These 7, 15, 20 s are just wild guesses. I am sure all these figures can be made accurate and expressed in terms of $v$, etc. But I am really busy at the moment for the next few days. So I shall just stop here and work out the math next time.

Below is an explanation on the non-synchrony of moving clocks:

 

[PeterDonis]

This observer argues that an observer in the train frame would measure this time to be smaller since moving clocks run slower

Yes, this is the mistake. In fact, the observer in the train frame measures the time between events BD and AD to be longer, not shorter, than the time between them in the Earth frame.

The two moving clocks on the train, the one at A and the one at B, indeed run slower than those on earth. But they are not synchronized!

More precisely, they are not synchronized in the Earth frame. Yes, this would explain, from the Earth observer's point of view, why, even though the train clocks run slow as seen in the Earth frame, the time interval between events BD and AD is still longer in the train frame.

 

[Happiness]

Yes that explains it.

Would you then agree that these sentences are in fact correct?

The train observer measures the time interval between event BD and event AD and then multiply it by $v$ to get the length AB. In the train frame, the Earth and hence point D are moving at speed $v$ too. The distance traveled by D during this time is the length AB.

[Moderator's note: off topic comments deleted.]

 

[Ibix]

They seem fine to me.

You just seem to have been making the classic mistake of trying to apply the length contraction and time dilation formulas without being wary of when they apply. Just figure out the coordinates of the events you're interested in and use the Lorentz transforms.

 

[PeterDonis]

some doubts and confusion on the following sentences, I believe, remain

No, they don't. The train observer can make the calculation you describe to determine the length AB in his frame. The mistake in your OP was in the Earth observer incorrectly thinking that the train observer's time between events BD and AD was shorter--in fact it's longer. Since it's longer, the train observer calculates a longer length AB than the Earth observer, just as would be expected from length contraction.

If you look, you will see that that entire previous thread on this topic has been deleted, since it's no longer applicable. It was not clear in that previous discussion what you were trying to do. Now that that's clear, this discussion is the only one you need to be concerned with.

 

[PeterDonis]

The train observer can make the calculation you describe to determine the length AB in his frame.

It might be worth noting, in this connection, that the train frame observer's calculation is not quite the same as the Earth observer's calculation, as far as the physical basis of it is concerned.
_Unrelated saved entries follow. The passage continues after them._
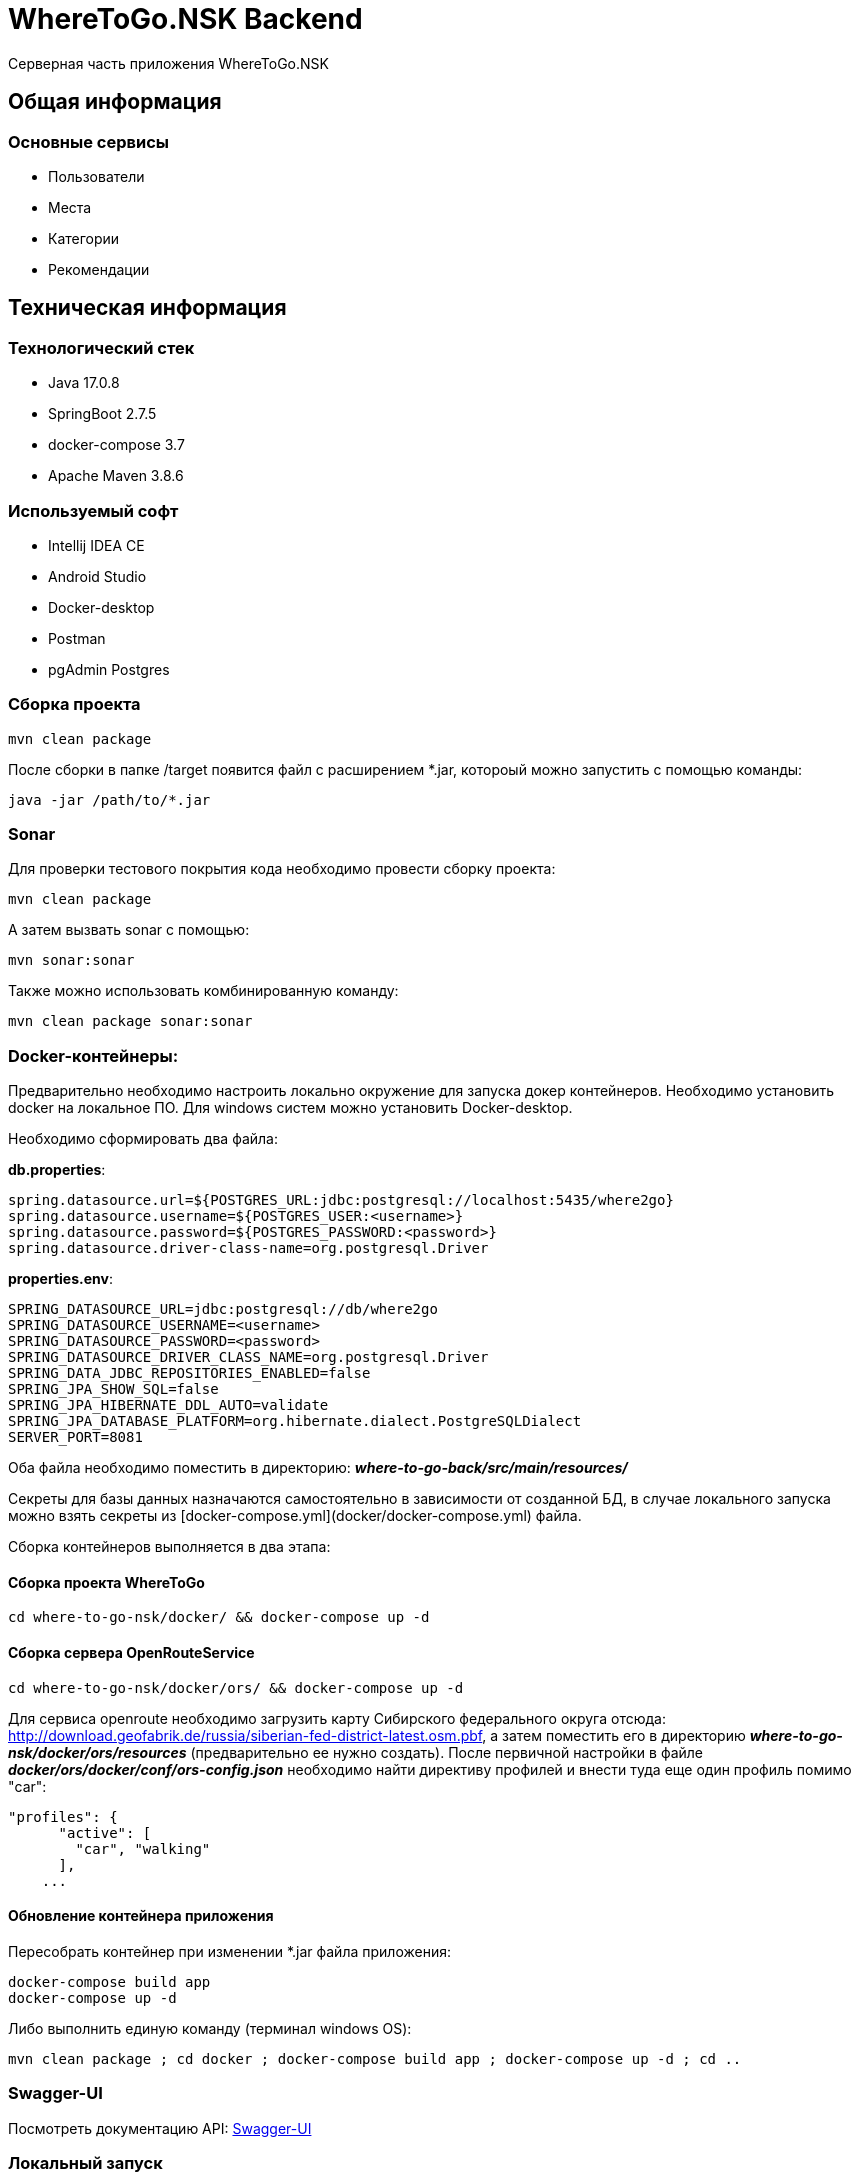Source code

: = WhereToGo.NSK Backend

Серверная часть приложения WhereToGo.NSK

== Общая информация

=== Основные сервисы

* Пользователи
* Места
* Категории
* Рекомендации

== Техническая информация

=== Технологический стек

* Java 17.0.8
* SpringBoot 2.7.5
* docker-compose 3.7
* Apache Maven 3.8.6

=== Используемый софт

* Intellij IDEA CE
* Android Studio
* Docker-desktop
* Postman
* pgAdmin Postgres

=== Сборка проекта

        mvn clean package

После сборки в папке /target появится файл с расширением *.jar, котороый можно запустить с помощью команды:

        java -jar /path/to/*.jar

=== Sonar

Для проверки тестового покрытия кода необходимо провести сборку проекта:

        mvn clean package

А затем вызвать sonar с помощью:

        mvn sonar:sonar

Также можно использовать комбинированную команду:

        mvn clean package sonar:sonar

=== Docker-контейнеры:

Предварительно необходимо настроить локально окружение для запуска докер контейнеров.
Необходимо установить docker на локальное ПО. Для windows систем можно установить Docker-desktop.

Необходимо сформировать два файла:

**db.properties**:

        spring.datasource.url=${POSTGRES_URL:jdbc:postgresql://localhost:5435/where2go}
        spring.datasource.username=${POSTGRES_USER:<username>}
        spring.datasource.password=${POSTGRES_PASSWORD:<password>}
        spring.datasource.driver-class-name=org.postgresql.Driver

**properties.env**:

        SPRING_DATASOURCE_URL=jdbc:postgresql://db/where2go
        SPRING_DATASOURCE_USERNAME=<username>
        SPRING_DATASOURCE_PASSWORD=<password>
        SPRING_DATASOURCE_DRIVER_CLASS_NAME=org.postgresql.Driver
        SPRING_DATA_JDBC_REPOSITORIES_ENABLED=false
        SPRING_JPA_SHOW_SQL=false
        SPRING_JPA_HIBERNATE_DDL_AUTO=validate
        SPRING_JPA_DATABASE_PLATFORM=org.hibernate.dialect.PostgreSQLDialect
        SERVER_PORT=8081

Оба файла необходимо поместить в директорию: _**where-to-go-back/src/main/resources/**_

Секреты для базы данных назначаются самостоятельно в зависимости от созданной БД, в случае локального запуска можно
взять секреты из [docker-compose.yml](docker/docker-compose.yml) файла.

Сборка контейнеров выполняется в два этапа:

==== Сборка проекта WhereToGo

    cd where-to-go-nsk/docker/ && docker-compose up -d

==== Сборка сервера OpenRouteService

    cd where-to-go-nsk/docker/ors/ && docker-compose up -d

Для сервиса openroute необходимо загрузить карту Сибирского федерального округа отсюда: http://download.geofabrik.de/russia/siberian-fed-district-latest.osm.pbf,
а затем поместить его в директорию **_where-to-go-nsk/docker/ors/resources_** (предварительно ее нужно создать).
После первичной настройки в файле **_docker/ors/docker/conf/ors-config.json_** необходимо найти директиву профилей
и внести туда еще один профиль помимо "car":

    "profiles": {
          "active": [
            "car", "walking"
          ],
        ...

==== Обновление контейнера приложения

Пересобрать контейнер при изменении *.jar файла приложения:

    docker-compose build app
    docker-compose up -d

Либо выполнить единую команду (терминал windows OS):

    mvn clean package ; cd docker ; docker-compose build app ; docker-compose up -d ; cd ..

=== Swagger-UI

Посмотреть документацию API: http://localhost:8081/swagger-ui/index.html#/[Swagger-UI]

=== Локальный запуск

Для локального запуска сервера необходимо предварительно запустить контейнер ORS и базу Postgres.
Приложение необходимо запускать с ключом ``--spring.profiles.active=dev ``
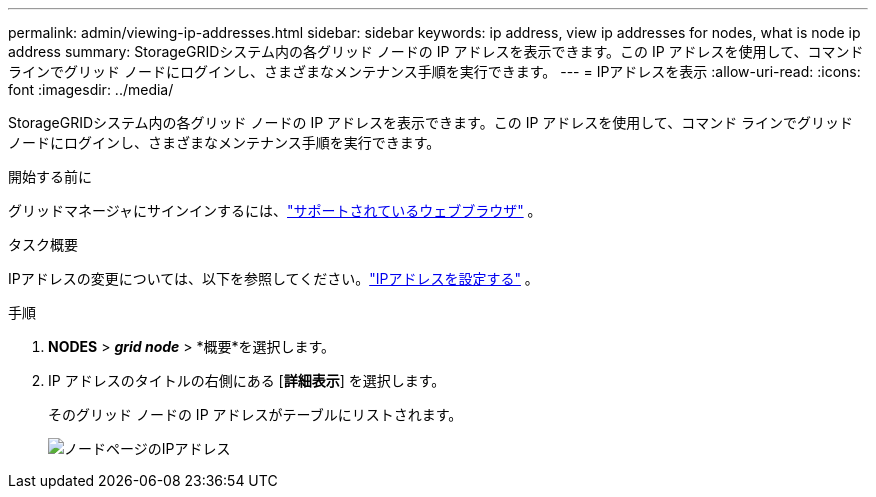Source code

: ---
permalink: admin/viewing-ip-addresses.html 
sidebar: sidebar 
keywords: ip address, view ip addresses for nodes, what is node ip address 
summary: StorageGRIDシステム内の各グリッド ノードの IP アドレスを表示できます。この IP アドレスを使用して、コマンド ラインでグリッド ノードにログインし、さまざまなメンテナンス手順を実行できます。 
---
= IPアドレスを表示
:allow-uri-read: 
:icons: font
:imagesdir: ../media/


[role="lead"]
StorageGRIDシステム内の各グリッド ノードの IP アドレスを表示できます。この IP アドレスを使用して、コマンド ラインでグリッド ノードにログインし、さまざまなメンテナンス手順を実行できます。

.開始する前に
グリッドマネージャにサインインするには、link:../admin/web-browser-requirements.html["サポートされているウェブブラウザ"] 。

.タスク概要
IPアドレスの変更については、以下を参照してください。link:../maintain/configuring-ip-addresses.html["IPアドレスを設定する"] 。

.手順
. *NODES* > *_grid node_* > *概要*を選択します。
. IP アドレスのタイトルの右側にある [*詳細表示*] を選択します。
+
そのグリッド ノードの IP アドレスがテーブルにリストされます。

+
image::../media/nodes_page_overview_tab_extended.png[ノードページのIPアドレス]


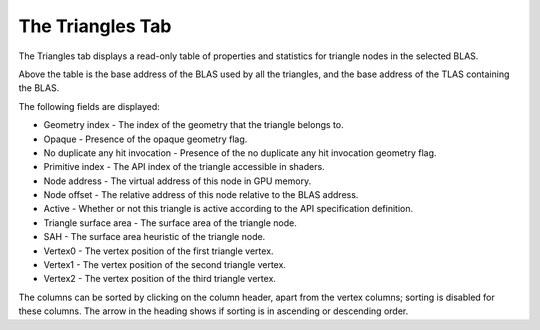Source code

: The Triangles Tab
-----------------

The Triangles tab displays a read-only table of properties and statistics for
triangle nodes in the selected BLAS.

.. image:: media/blas/triangles_1.png

Above the table is the base address of the BLAS used by all the triangles, and the base
address of the TLAS containing the BLAS. 

The following fields are displayed:

* Geometry index - The index of the geometry that the triangle belongs to.

* Opaque - Presence of the opaque geometry flag.

* No duplicate any hit invocation - Presence of the no duplicate any hit invocation geometry flag.

* Primitive index - The API index of the triangle accessible in shaders.

* Node address - The virtual address of this node in GPU memory.

* Node offset - The relative address of this node relative to the BLAS address.

* Active - Whether or not this triangle is active according to the API specification definition.

* Triangle surface area - The surface area of the triangle node.

* SAH - The surface area heuristic of the triangle node.

* Vertex0 - The vertex position of the first triangle vertex.

* Vertex1 - The vertex position of the second triangle vertex.

* Vertex2 - The vertex position of the third triangle vertex.

The columns can be sorted by clicking on the column header, apart from the vertex
columns; sorting is disabled for these columns. The arrow in the heading shows if
sorting is in ascending or descending order.
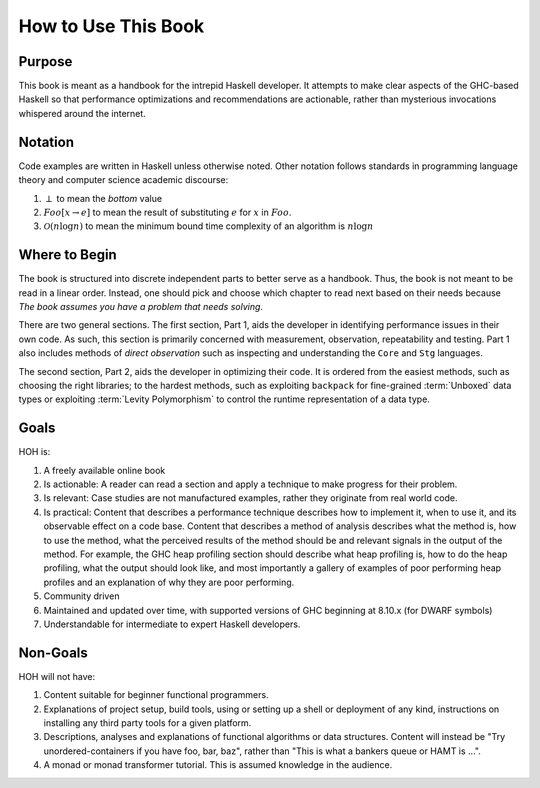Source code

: .. _How to use this book

How to Use This Book
====================

Purpose
-------

This book is meant as a handbook for the intrepid Haskell developer. It attempts
to make clear aspects of the GHC-based Haskell so that performance optimizations
and recommendations are actionable, rather than mysterious invocations whispered
around the internet.


Notation
--------

Code examples are written in Haskell unless otherwise noted. Other notation
follows standards in programming language theory and computer science academic
discourse:

1. :math:`\perp` to mean the *bottom* value
2. :math:`Foo[x \rightarrow e]` to mean the result of substituting :math:`e` for
   :math:`x` in :math:`Foo`.
3. :math:`\mathcal{O}(n\log{}n)` to mean the minimum bound time complexity of an algorithm is :math:`n\log{}n`


Where to Begin
--------------

The book is structured into discrete independent parts to better serve as a
handbook. Thus, the book is not meant to be read in a linear order. Instead, one
should pick and choose which chapter to read next based on their needs because
*The book assumes you have a problem that needs solving*.

There are two general sections. The first section, Part 1, aids the developer in
identifying performance issues in their own code. As such, this section is
primarily concerned with measurement, observation, repeatability and testing.
Part 1 also includes methods of *direct observation* such as inspecting and
understanding the ``Core`` and ``Stg`` languages.

The second section, Part 2, aids the developer in optimizing their code. It is
ordered from the easiest methods, such as choosing the right libraries; to the
hardest methods, such as exploiting ``backpack`` for fine-grained
:term:`Unboxed` data types or exploiting :term:`Levity Polymorphism` to control the
runtime representation of a data type.

Goals
-----
HOH is:

#. A freely available online book
#. Is actionable: A reader can read a section and apply a technique to make progress for their problem.
#. Is relevant: Case studies are not manufactured examples, rather they originate from real world code.
#. Is practical: Content that describes a performance technique describes how to
   implement it, when to use it, and its observable effect on a code base.
   Content that describes a method of analysis describes what the method is, how
   to use the method, what the perceived results of the method should be and
   relevant signals in the output of the method. For example, the GHC heap
   profiling section should describe what heap profiling is, how to do the heap
   profiling, what the output should look like, and most importantly a gallery
   of examples of poor performing heap profiles and an explanation of why they
   are poor performing.
#. Community driven
#. Maintained and updated over time, with supported versions of GHC beginning at 8.10.x (for DWARF symbols)
#. Understandable for intermediate to expert Haskell developers.


Non-Goals
---------

HOH will not have:

#. Content suitable for beginner functional programmers.
#. Explanations of project setup, build tools, using or setting up a shell or
   deployment of any kind, instructions on installing any third party tools for
   a given platform.
#. Descriptions, analyses and explanations of functional algorithms or data
   structures. Content will instead be "Try unordered-containers if you have
   foo, bar, baz", rather than "This is what a bankers queue or HAMT is ...".
#. A monad or monad transformer tutorial. This is assumed knowledge in the
   audience.
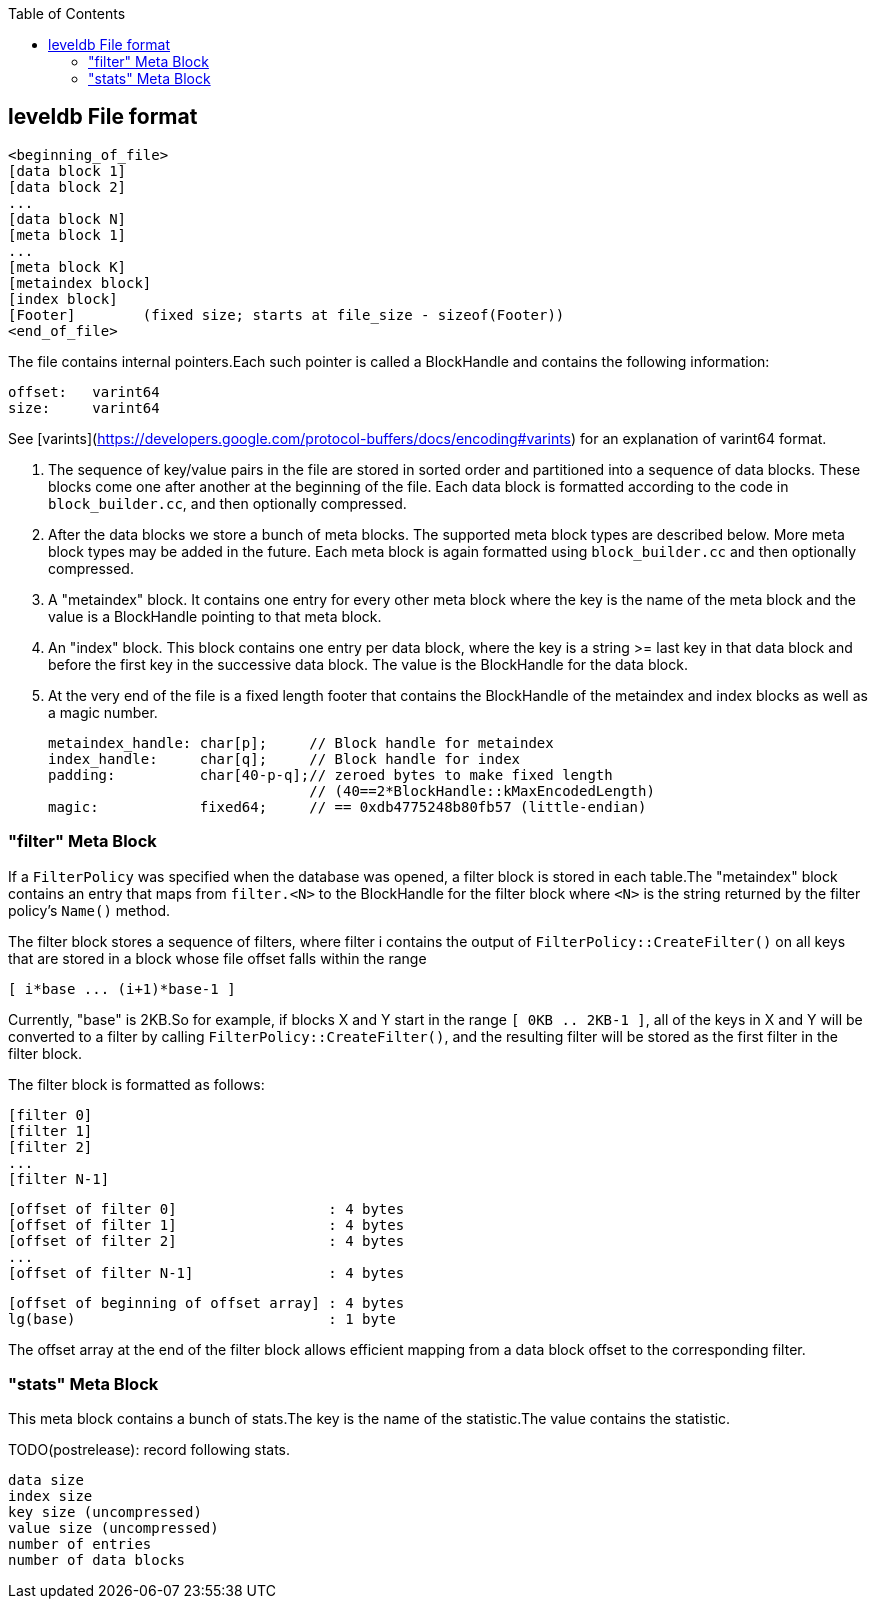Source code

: 
:toc:

:icons: font

// 保证所有的目录层级都可以正常显示图片
:path: db/
:imagesdir: ../image/
:srcdir: ../src


// 只有book调用的时候才会走到这里
ifdef::rootpath[]
:imagesdir: {rootpath}{path}{imagesdir}
:srcdir: {rootpath}../src/
endif::rootpath[]

ifndef::rootpath[]
:rootpath: ../
:srcdir: {rootpath}{path}../src/
endif::rootpath[]


== leveldb File format

    <beginning_of_file>
    [data block 1]
    [data block 2]
    ...
    [data block N]
    [meta block 1]
    ...
    [meta block K]
    [metaindex block]
    [index block]
    [Footer]        (fixed size; starts at file_size - sizeof(Footer))
    <end_of_file>

The file contains internal pointers.Each such pointer is called
a BlockHandle and contains the following information:

    offset:   varint64
    size:     varint64

See [varints](https://developers.google.com/protocol-buffers/docs/encoding#varints)
for an explanation of varint64 format.

1.  The sequence of key/value pairs in the file are stored in sorted
order and partitioned into a sequence of data blocks.  These blocks
come one after another at the beginning of the file.  Each data block
is formatted according to the code in `block_builder.cc`, and then
optionally compressed.

2. After the data blocks we store a bunch of meta blocks.  The
supported meta block types are described below.  More meta block types
may be added in the future.  Each meta block is again formatted using
`block_builder.cc` and then optionally compressed.

3. A "metaindex" block.  It contains one entry for every other meta
block where the key is the name of the meta block and the value is a
BlockHandle pointing to that meta block.

4. An "index" block.  This block contains one entry per data block,
where the key is a string >= last key in that data block and before
the first key in the successive data block.  The value is the
BlockHandle for the data block.

5. At the very end of the file is a fixed length footer that contains
the BlockHandle of the metaindex and index blocks as well as a magic number.

        metaindex_handle: char[p];     // Block handle for metaindex
        index_handle:     char[q];     // Block handle for index
        padding:          char[40-p-q];// zeroed bytes to make fixed length
                                       // (40==2*BlockHandle::kMaxEncodedLength)
        magic:            fixed64;     // == 0xdb4775248b80fb57 (little-endian)

=== "filter" Meta Block

If a `FilterPolicy` was specified when the database was opened, a
filter block is stored in each table.The "metaindex" block contains
an entry that maps from `filter.<N>` to the BlockHandle for the filter
block where `<N>` is the string returned by the filter policy's
`Name()` method.

The filter block stores a sequence of filters, where filter i contains
the output of `FilterPolicy::CreateFilter()` on all keys that are stored
in a block whose file offset falls within the range

    [ i*base ... (i+1)*base-1 ]

Currently, "base" is 2KB.So for example, if blocks X and Y start in
the range `[ 0KB .. 2KB-1 ]`, all of the keys in X and Y will be
converted to a filter by calling `FilterPolicy::CreateFilter()`, and the
resulting filter will be stored as the first filter in the filter
block.

The filter block is formatted as follows:

    [filter 0]
    [filter 1]
    [filter 2]
    ...
    [filter N-1]

    [offset of filter 0]                  : 4 bytes
    [offset of filter 1]                  : 4 bytes
    [offset of filter 2]                  : 4 bytes
    ...
    [offset of filter N-1]                : 4 bytes

    [offset of beginning of offset array] : 4 bytes
    lg(base)                              : 1 byte

The offset array at the end of the filter block allows efficient
mapping from a data block offset to the corresponding filter.

=== "stats" Meta Block

This meta block contains a bunch of stats.The key is the name
of the statistic.The value contains the statistic.

TODO(postrelease): record following stats.

    data size
    index size
    key size (uncompressed)
    value size (uncompressed)
    number of entries
    number of data blocks

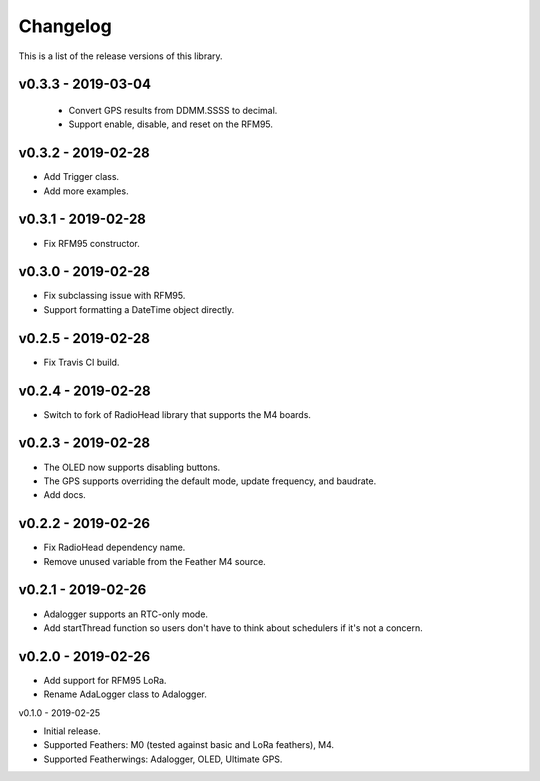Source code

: Changelog
=========

This is a list of the release versions of this library.

v0.3.3 - 2019-03-04
-------------------

  + Convert GPS results from DDMM.SSSS to decimal.
  + Support enable, disable, and reset on the RFM95.

v0.3.2 - 2019-02-28
-------------------

* Add Trigger class.
* Add more examples.

v0.3.1 - 2019-02-28
-------------------

* Fix RFM95 constructor.

v0.3.0 - 2019-02-28
-------------------

* Fix subclassing issue with RFM95.
* Support formatting a DateTime object directly.

v0.2.5 - 2019-02-28
-------------------

* Fix Travis CI build.

v0.2.4 - 2019-02-28
-------------------

* Switch to fork of RadioHead library that supports the M4 boards.

v0.2.3 - 2019-02-28
-------------------

* The OLED now supports disabling buttons.
* The GPS supports overriding the default mode, update frequency,
  and baudrate.
* Add docs.

v0.2.2 - 2019-02-26
-------------------

* Fix RadioHead dependency name.
* Remove unused variable from the Feather M4 source.

v0.2.1 - 2019-02-26
-------------------

* Adalogger supports an RTC-only mode.
* Add startThread function so users don't have to think
  about schedulers if it's not a concern.

v0.2.0 - 2019-02-26
-------------------

* Add support for RFM95 LoRa.
* Rename AdaLogger class to Adalogger.

v0.1.0 - 2019-02-25

* Initial release.
* Supported Feathers: M0 (tested against basic and LoRa feathers), M4.
* Supported Featherwings: Adalogger, OLED, Ultimate GPS.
The Earth observer is reasoning as follows: I have two ends of a moving object that both pass the same fixed point. Since I know how fast the object is moving, I can convert the time between the two ends passing to the length of the object, by multiplying by its known speed $v$.

The train observer is reasoning as follows: I have two fixed points which a given moving object passes. Since I know how fast the object is moving, I can convert the time between the object passing the two fixed points, to the distance between those points, by multiplying by the known speed $v$ of the object.

These two calculations look similar mathematically--I take a time and multiply it by a speed to get a length--but they are not the same, physically speaking. One is calculating the length of a moving object as it passes a single fixed point. The other is calculating the distance between two fixed points that are passed by a moving object. Of course the results are related by length contraction, but they're still not quite the same kind of calculation physically.

 

[PAllen]

Adding to Peter's last...

And one involves one clock, the other involves two clocks, making then fundamentally different types of measurement. It is impossible to perform, in the train frame, the type of measurement done in the Earth frame.

 

[PAllen]

One more thought on this - there is a certain sense the train observer can use one clock - they just move a clock at a known speed along AB, and compute vt. But, of course, they know, or find that this method is flawed because the clock runs slow compared to their stationary clocks. However, in the limit as v goes to zero, the length measured this way approaches the proper length. So directly using the Earth measurement technique in the train frame with vanishing v works and explains the discrepancy with the Earth frame (the Earth frame is using 'fast clock transport' which produces too small a value. This method has a name - slow clock transport. Normally, it comes about as an alternative clock synch method that is equivalent to Einstein sync in the limit of vanishing v. Here, we use it to measure length instead.